Wednesday, December 7, 2011

The Art of Eating Celebrates 25 Years

Edward Behr is the publisher and one of the main writers of The Art of Eating, a really fine cooking and food magazine that comes out four times a year. A of E, which is ad-free, has in-depth articles about food and wine from around the world, sometimes common, sometimes very esoteric. For example, the Spring 2011 number included articles on Bordeaux cannelés (one of my favorite pastries), crème Anglaise, brioche, biscotti di prato, Normandy farm-made cider and making baklava in Gaziantep, Turkey, among others.

In commemoration of A of E's 25th anniversary, Behr has published a cookbook entitled The Art of Eating Cookbook: Essential Recipes from the First 25 Years. The book contains many traditional recipes that you will never make (marinated mackerel and sweet-and-sour sardines, for example, in my case) and many that you might. But the real strength of the book, as of the magazine, is in the scholarly approach it takes with respect to all the recipes, carefully explaining the choices made, describing the different traditions and options available, and giving other interesting facts. This is a book to be read as much as it is a cooking manual.

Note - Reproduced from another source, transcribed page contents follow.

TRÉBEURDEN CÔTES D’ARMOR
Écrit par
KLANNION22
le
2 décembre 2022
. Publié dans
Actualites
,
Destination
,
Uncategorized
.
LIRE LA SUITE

I am probably never going to make far aux choux (cabbage pudding), but what a pleasure to read his introduction!
The batter for this rustic pudding, from the Quercy in southwest France, is essentially the same as that for crepes, clafoutis, popovers, and Yorkshire pudding. Similar dishes are made in other French regions from other vegetables as well as fruits. When made without goose or duck fat, far au choux loses its regional reference and tastes much less interesting. Best of all is fat from a garlicky goose or duck confit. The far should be crisp-edged and tender -- not at all stodgy. A lighter consistency comes from Savoy cabbage, whose heads are, as the cook and gardener Barbara Damrosch describes them, "ruffled and crinkly," with an "elegant" texture and a flavor "so much more delicate that that of the firm-headed types." The leaves are thinner and the heads looser than with regular cabbage, and the Savoy varieties don't keep as well, but their taste is sweeter and milder, less sulfurous when overcooked, faster cooking and more tender. It is Damrosch's favorite kind, and the favorite of many cooks.
Get this book. If it's not for you, give it to a foodie friend.